Hace apenas un año, las autoridades rumanas desplegaban grandes esfuerzos para lograr un mayor protagonismo en el seno de la OTAN. Aparentemente, su meta consistía en coordinar, junto con Turquía y Bulgaria, la presencia aéreonaval de la Alianza Atlántica en el Mar Negro, baluarte de la marina de guerra rusa.
Conviene recordar que la región, antiguo feudo de dos grandes imperios – el zarista y el otomano – se convirtió en una especie de coto de caza cerrado tras la firma, en 1936, de la Convención de Montreux sobre el paso de los estrechos, que asignaba a Turquía el control de los Dardanelos y el Bósforo, regulando y restringiendo el tránsito de los buques de guerra de países no ribereños. La adhesión de Ankara a la OTAN, en 1952, no modificó los datos del problema.
Sin embargo, la situación cambió radicalmente en los últimos años. Tras el desmantelamiento del Pacto de Varsovia, organización militar liderada por Moscú e integrada por sus exaliados de Europa oriental, barcos de guerra norteamericanos, holandeses y británicos se adentraron en las aguas del Mar Negro, espacio naval codiciado por los estrategas occidentales. Más aún: en la cumbre de la OTAN celebrada en pasado año en Varsovia, se acordó la creación de una flota conjunta de la Alianza, integrada por buques de Bulgaria, Turquía, Ucrania, Georgia y Rumanía. El proyecto no llegó a materializarse. Alegando su condición de país eslavo, Bulgaria descartó la idea de la fuerza naval “anti rusa”. Por su parte, las autoridades de Ankara optaron, tras el fallido golpe de Estado de julio de 2016, por un acercamiento estratégico con Moscú. Rumanía se quedó, pues, con el papel de coordinador del proyecto, pero… sin socios atlantistas.

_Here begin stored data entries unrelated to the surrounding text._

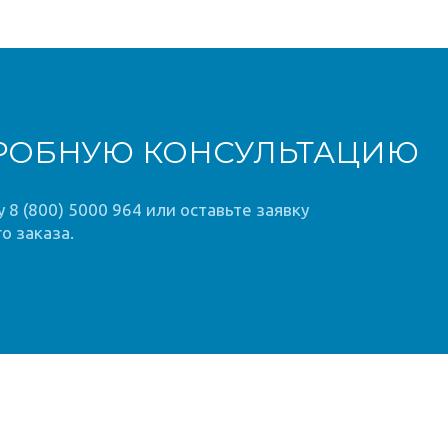
РОБНУЮ КОНСУЛЬТАЦИЮ
8 (800) 5000 964 или оставьте заявку
о заказа.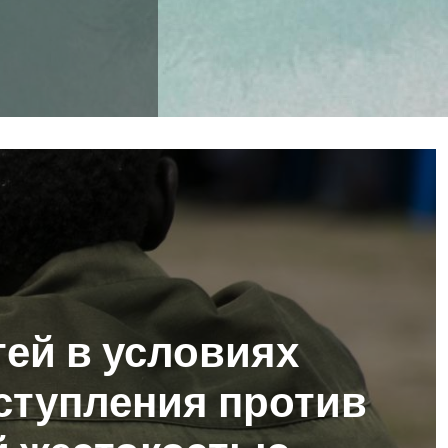
ей в условиях
еступления против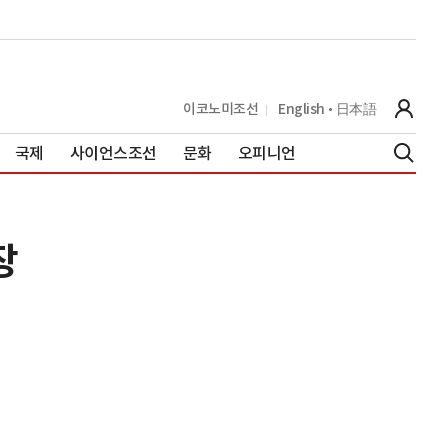
이코노미조선
English
日本語
국제
사이언스조선
문화
오피니언
장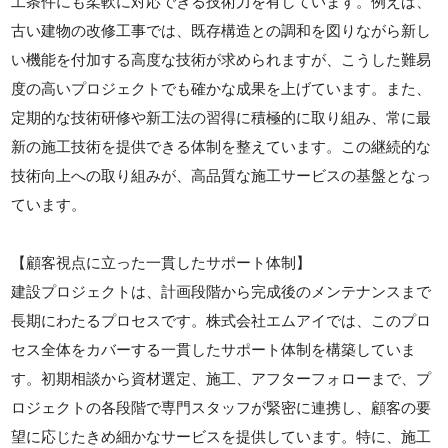
工条件にも柔軟に対応できる技術力を有しています。例えば、
古い建物の改修工事では、既存構造との調和を図りながら新し
い機能を付加する高度な技術が求められますが、こうした難易
度の高いプロジェクトでも確かな成果を上げています。また、
定期的な技術研修や新工法の習得に積極的に取り組み、常に最
新の施工技術を提供できる体制を整えています。この継続的な
技術向上への取り組みが、高品質な施工サービスの基盤となっ
ています。
【顧客視点に立った一貫したサポート体制】
建設プロジェクトは、計画段階から完成後のメンテナンスまで
長期にわたるプロセスです。株式会社エムアイでは、このプロ
セス全体をカバーする一貫したサポート体制を構築していま
す。初期相談から資材選定、施工、アフターフォローまで、プ
ロジェクトの各段階で専門スタッフが緊密に連携し、顧客の要
望に応じたきめ細かなサービスを提供しています。特に、施工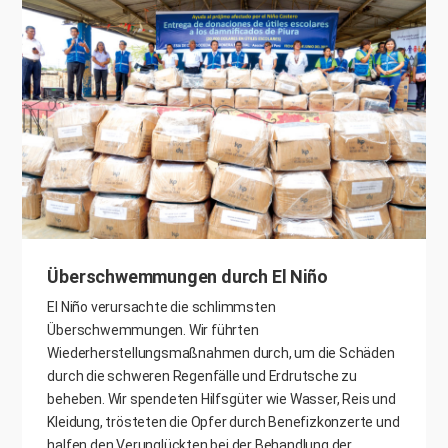
Überschwemmungen durch El Niño
El Niño verursachte die schlimmsten
Überschwemmungen. Wir führten
Wiederherstellungsmaßnahmen durch, um die Schäden
durch die schweren Regenfälle und Erdrutsche zu
beheben. Wir spendeten Hilfsgüter wie Wasser, Reis und
Kleidung, trösteten die Opfer durch Benefizkonzerte und
halfen den Verunglückten bei der Behandlung der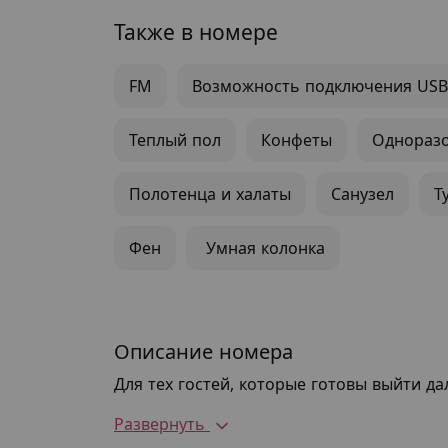
Также в номере
FM
Возможность подключения USB
Теплый пол
Конфеты
Одноразо
Полотенца и халаты
Санузел
Т
Фен
Умная колонка
Описание номера
Для тех гостей, которые готовы выйти д
Развернуть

¿Sin socios? Los rotativos rumanos se hicieron eco, recientemente, de la celebración de “gigantescas” maniobras de la OTAN en el Mar Negro, en las que participaron 40 000 efectivos procedentes de veinte países. El operativo generó reacciones asimétricas. Mientras los militares rumanos se sentían arropados por la presencia de los aliados, los politólogos, más preocupados por la reacción del Kremlin, no dudaron en percibir la amenaza de posibles represalias rusas.

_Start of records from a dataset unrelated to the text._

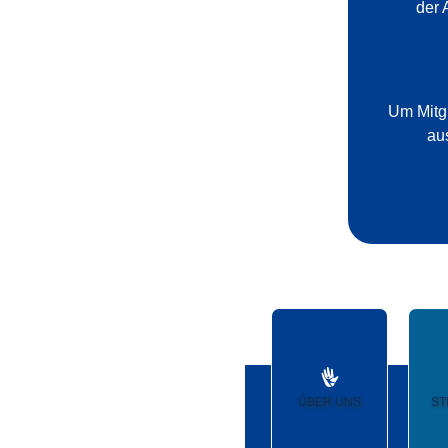
der 
Um Mitgl
au
ST
ÜBER UNS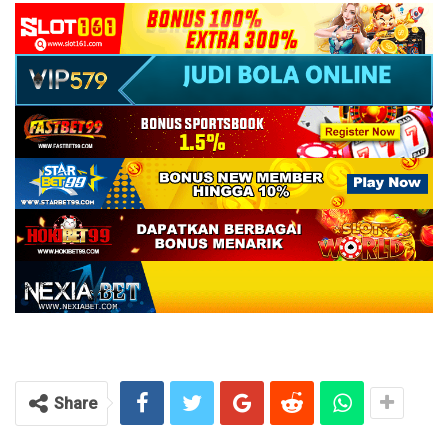
Share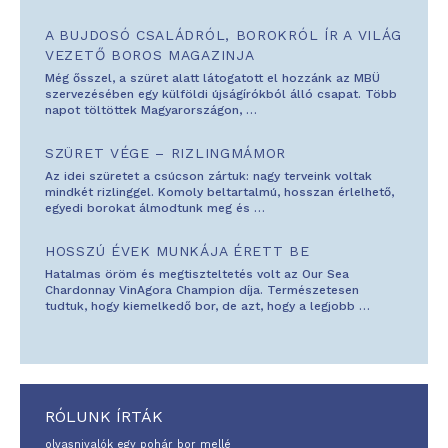
A BUJDOSÓ CSALÁDRÓL, BOROKRÓL ÍR A VILÁG
VEZETŐ BOROS MAGAZINJA
Még ősszel, a szüret alatt látogatott el hozzánk az MBÜ
szervezésében egy külföldi újságírókból álló csapat. Több
napot töltöttek Magyarországon,
…
SZÜRET VÉGE – RIZLINGMÁMOR
Az idei szüretet a csúcson zártuk: nagy terveink voltak
mindkét rizlinggel. Komoly beltartalmú, hosszan érlelhető,
egyedi borokat álmodtunk meg és
…
HOSSZÚ ÉVEK MUNKÁJA ÉRETT BE
Hatalmas öröm és megtiszteltetés volt az Our Sea
Chardonnay VinAgora Champion díja. Természetesen
tudtuk, hogy kiemelkedő bor, de azt, hogy a legjobb
…
RÓLUNK ÍRTÁK
olvasnivalók egy pohár bor mellé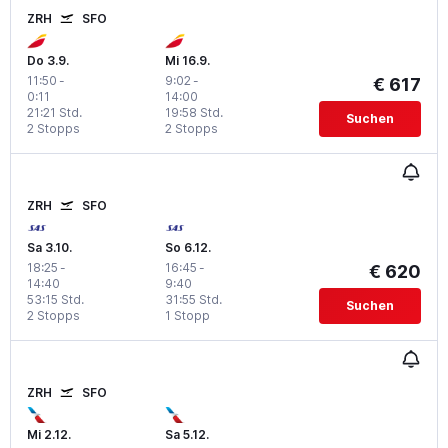
ZRH
SFO
Do 3.9.
Mi 16.9.
11:50
-
9:02
-
€ 617
0:11
14:00
21:21 Std.
19:58 Std.
Suchen
2 Stopps
2 Stopps
ZRH
SFO
Sa 3.10.
So 6.12.
18:25
-
16:45
-
€ 620
14:40
9:40
53:15 Std.
31:55 Std.
Suchen
2 Stopps
1 Stopp
ZRH
SFO
Mi 2.12.
Sa 5.12.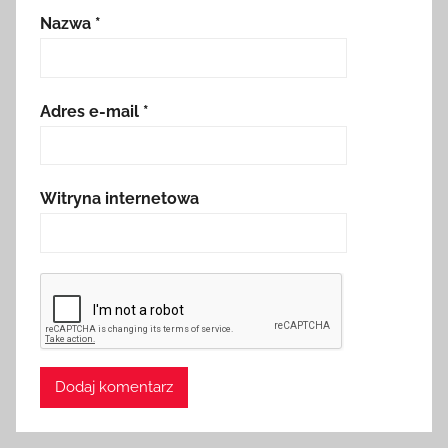
Nazwa
*
Adres e-mail
*
Witryna internetowa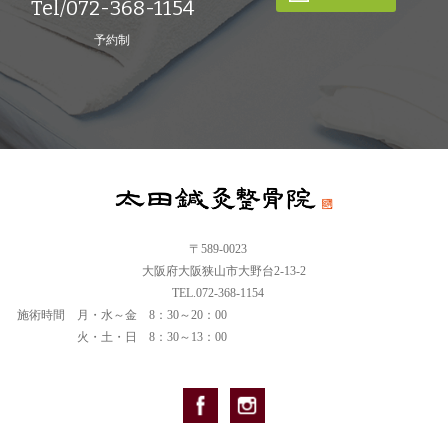
Tel/072-368-1154
予約制
〒589-0023
大阪府大阪狭山市大野台2-13-2
TEL.072-368-1154
施術時間
月・水～金 8：30～20：00
火・土・日 8：30～13：00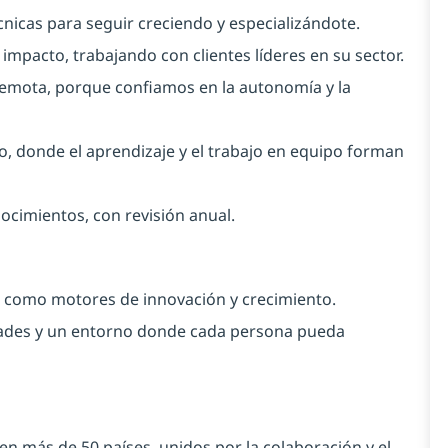
cnicas para seguir creciendo y especializándote.
impacto, trabajando con clientes líderes en su sector.
 remota, porque confiamos en la autonomía y la
o, donde el aprendizaje y el trabajo en equipo forman
nocimientos, con revisión anual.
n
como motores de innovación y crecimiento.
dades y un entorno donde cada persona pueda
n más de 50 países, unidos por la colaboración y el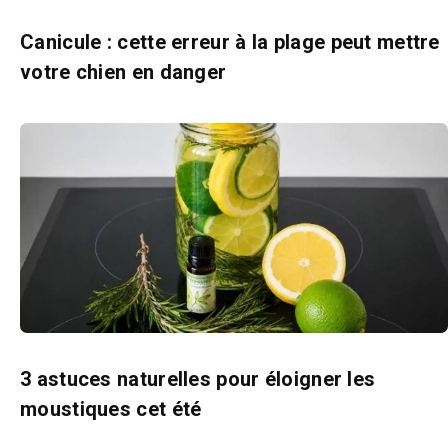
Canicule : cette erreur à la plage peut mettre
votre chien en danger
3 astuces naturelles pour éloigner les
moustiques cet été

“Tampoco hay que preocuparse sobremanera”, afirman los estrategas bucarestinos, “Rusia tiene otras prioridades, como por ejemplo Ucrania y los países bálticos. Rumanía ocupa el tercer lugar en la lista de contrincantes de Moscú…” Añaden que Rusia tiene bastantes problemas internos, tanto a nivel político como económico, como para contemplar un conflicto abierto con Rumanía. Además, reconocen que hay otros focos de tensión en el mundo: Corea del Norte, Libia, Yemen, Irán o China, que centran o deberían centrar el interés de Moscú. Los riesgos para Rumanía han de ser limitados si las autoridades adoptan una postura firme, apostando por el “escudo” de la OTAN y la incondicional pertenencia a la Unión Europea. Una reacción ésta más bien infantil, frente al autoritarismo del «zar” Putin o el despotismo del “sultán” Erdogan.
Obviamente, la preocupación principal deriva de los vecinos inmediatos: Rusia, protagonista de numerosas invasiones a lo largo de la historia; Turquía o, mejor dicho, el Imperio Otomano, ocupante durante siglos.

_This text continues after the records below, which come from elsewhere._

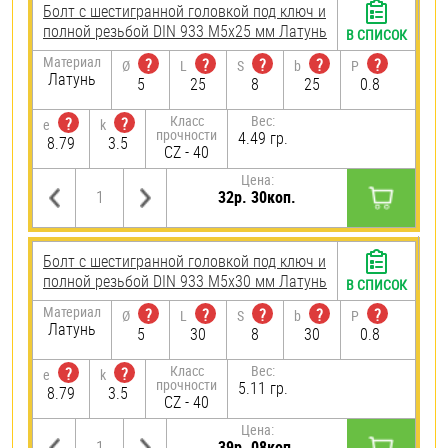
Болт с шестигранной головкой под ключ и
полной резьбой DIN 933 М5х25 мм Латунь
В СПИСОК
Материал
?
?
?
?
?
Ø
L
S
b
P
Латунь
5
25
8
25
0.8
Класс
Вес:
?
?
e
k
прочности
4.49 гр.
8.79
3.5
CZ - 40
Цена:
32р. 30коп.
Болт с шестигранной головкой под ключ и
полной резьбой DIN 933 М5х30 мм Латунь
В СПИСОК
Материал
?
?
?
?
?
Ø
L
S
b
P
Латунь
5
30
8
30
0.8
Класс
Вес:
?
?
e
k
прочности
5.11 гр.
8.79
3.5
CZ - 40
Цена:
39р. 08коп.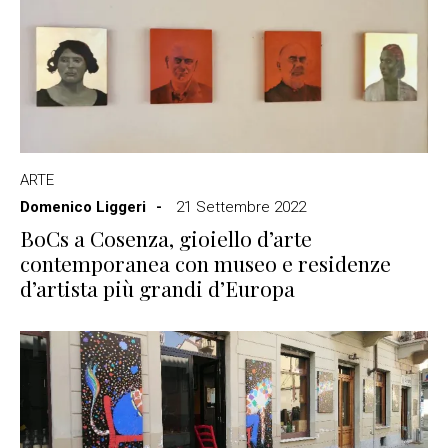
ARTE
Domenico Liggeri
21 Settembre 2022
BoCs a Cosenza, gioiello d’arte
contemporanea con museo e residenze
d’artista più grandi d’Europa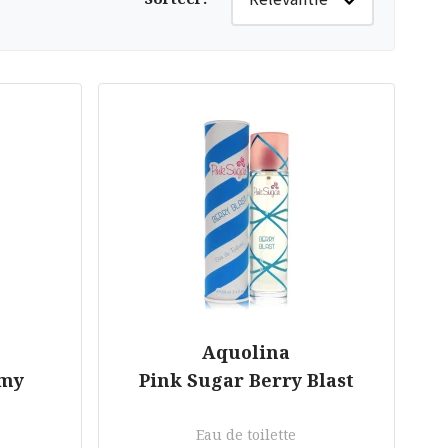
Aquolina
amy
Pink Sugar Berry Blast
Eau de toilette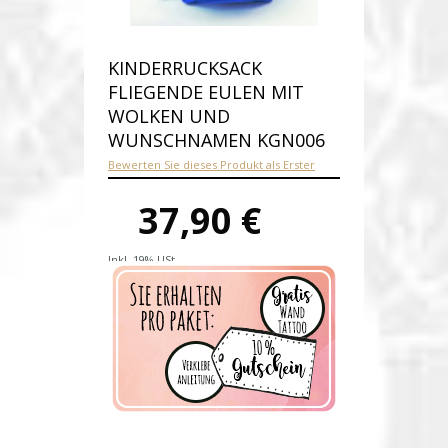
KINDERRUCKSACK
FLIEGENDE EULEN MIT
WOLKEN UND
WUNSCHNAMEN KGN006
Bewerten Sie dieses Produkt als Erster
37,90 €
Inkl. 19% USt.
Versandkosten
Produktnummer:
kgn006
Verfügbarkeit:
Auf Lager
Lieferzeit: 2 - 3 Werktage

¿Solución? “Defendernos, para que (los aliados) nos defiendan”. Es decir, incrementar los presupuestos militares, dedicando el 2 por ciento del PIB a gastos para la defensa, tal como lo exige el “gran hermano” transatlántico, no negociar acuerdos fuera del ámbito estricto de la OTAN, respetar el espíritu y la letra de las asociaciones estratégicas avaladas por la Alianza Atlántica. En resumidas cuentas, no tratar de desempeñar el papel de “enfant terrible” que tanto ambicionan los pueblos (y los gobernantes) latinos.
A los paternalistas consejos de los estrategas se suman las inevitables advertencias. ¡Cuidado, el ojo de Moscú nos vigila! Los servicios de inteligencia rusos han intensificado sus actividades en Europa oriental.
De momento, Turquía siegue siendo miembro de la Alianza Atlántica.